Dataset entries
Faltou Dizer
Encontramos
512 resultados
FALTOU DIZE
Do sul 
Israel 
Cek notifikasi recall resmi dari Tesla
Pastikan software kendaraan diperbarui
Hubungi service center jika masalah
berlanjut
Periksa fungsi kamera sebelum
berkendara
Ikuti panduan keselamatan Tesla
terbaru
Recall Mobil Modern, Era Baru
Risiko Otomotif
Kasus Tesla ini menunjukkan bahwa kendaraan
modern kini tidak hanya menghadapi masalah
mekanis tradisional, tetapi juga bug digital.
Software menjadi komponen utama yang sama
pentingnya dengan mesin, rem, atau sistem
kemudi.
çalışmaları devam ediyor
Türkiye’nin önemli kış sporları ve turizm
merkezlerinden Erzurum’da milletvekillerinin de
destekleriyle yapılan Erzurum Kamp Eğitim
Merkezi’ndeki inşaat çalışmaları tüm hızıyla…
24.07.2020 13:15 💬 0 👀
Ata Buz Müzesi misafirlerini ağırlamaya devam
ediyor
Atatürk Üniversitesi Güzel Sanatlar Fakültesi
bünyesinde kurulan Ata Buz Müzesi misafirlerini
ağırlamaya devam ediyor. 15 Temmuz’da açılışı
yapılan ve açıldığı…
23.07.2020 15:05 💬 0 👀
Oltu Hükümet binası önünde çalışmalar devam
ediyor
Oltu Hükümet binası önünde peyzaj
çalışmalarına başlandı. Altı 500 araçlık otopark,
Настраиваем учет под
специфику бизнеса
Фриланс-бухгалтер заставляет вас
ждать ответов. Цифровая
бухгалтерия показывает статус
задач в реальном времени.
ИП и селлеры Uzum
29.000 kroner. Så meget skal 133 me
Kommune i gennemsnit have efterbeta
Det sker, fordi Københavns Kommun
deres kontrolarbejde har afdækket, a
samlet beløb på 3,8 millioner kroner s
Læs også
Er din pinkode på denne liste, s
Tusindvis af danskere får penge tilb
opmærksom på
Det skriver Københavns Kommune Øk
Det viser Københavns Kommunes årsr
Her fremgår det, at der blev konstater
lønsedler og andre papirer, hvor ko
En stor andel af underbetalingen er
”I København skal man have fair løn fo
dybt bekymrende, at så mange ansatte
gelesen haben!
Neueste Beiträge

Work task: Rewrite every line of text in the rows above as a single numbered list, omitting any blank lines.

Response below:
1. Faltou Dizer
2. Encontramos
3. 512 resultados
4. FALTOU DIZE
5. Do sul 
6. Israel 
7. Cek notifikasi recall resmi dari Tesla
8. Pastikan software kendaraan diperbarui
9. Hubungi service center jika masalah
10. berlanjut
11. Periksa fungsi kamera sebelum
12. berkendara
13. Ikuti panduan keselamatan Tesla
14. terbaru
15. Recall Mobil Modern, Era Baru
16. Risiko Otomotif
17. Kasus Tesla ini menunjukkan bahwa kendaraan
18. modern kini tidak hanya menghadapi masalah
19. mekanis tradisional, tetapi juga bug digital.
20. Software menjadi komponen utama yang sama
21. pentingnya dengan mesin, rem, atau sistem
22. kemudi.
23. çalışmaları devam ediyor
24. Türkiye’nin önemli kış sporları ve turizm
25. merkezlerinden Erzurum’da milletvekillerinin de
26. destekleriyle yapılan Erzurum Kamp Eğitim
27. Merkezi’ndeki inşaat çalışmaları tüm hızıyla…
28. 24.07.2020 13:15 💬 0 👀
29. Ata Buz Müzesi misafirlerini ağırlamaya devam
30. ediyor
31. Atatürk Üniversitesi Güzel Sanatlar Fakültesi
32. bünyesinde kurulan Ata Buz Müzesi misafirlerini
33. ağırlamaya devam ediyor. 15 Temmuz’da açılışı
34. yapılan ve açıldığı…
35. 23.07.2020 15:05 💬 0 👀
36. Oltu Hükümet binası önünde çalışmalar devam
37. ediyor
38. Oltu Hükümet binası önünde peyzaj
39. çalışmalarına başlandı. Altı 500 araçlık otopark,
40. Настраиваем учет под
41. специфику бизнеса
42. Фриланс-бухгалтер заставляет вас
43. ждать ответов. Цифровая
44. бухгалтерия показывает статус
45. задач в реальном времени.
46. ИП и селлеры Uzum
47. 29.000 kroner. Så meget skal 133 me
48. Kommune i gennemsnit have efterbeta
49. Det sker, fordi Københavns Kommun
50. deres kontrolarbejde har afdækket, a
51. samlet beløb på 3,8 millioner kroner s
52. Læs også
53. Er din pinkode på denne liste, s
54. Tusindvis af danskere får penge tilb
55. opmærksom på
56. Det skriver Københavns Kommune Øk
57. Det viser Københavns Kommunes årsr
58. Her fremgår det, at der blev konstater
59. lønsedler og andre papirer, hvor ko
60. En stor andel af underbetalingen er
61. ”I København skal man have fair løn fo
62. dybt bekymrende, at så mange ansatte
63. gelesen haben!
64. Neueste Beiträge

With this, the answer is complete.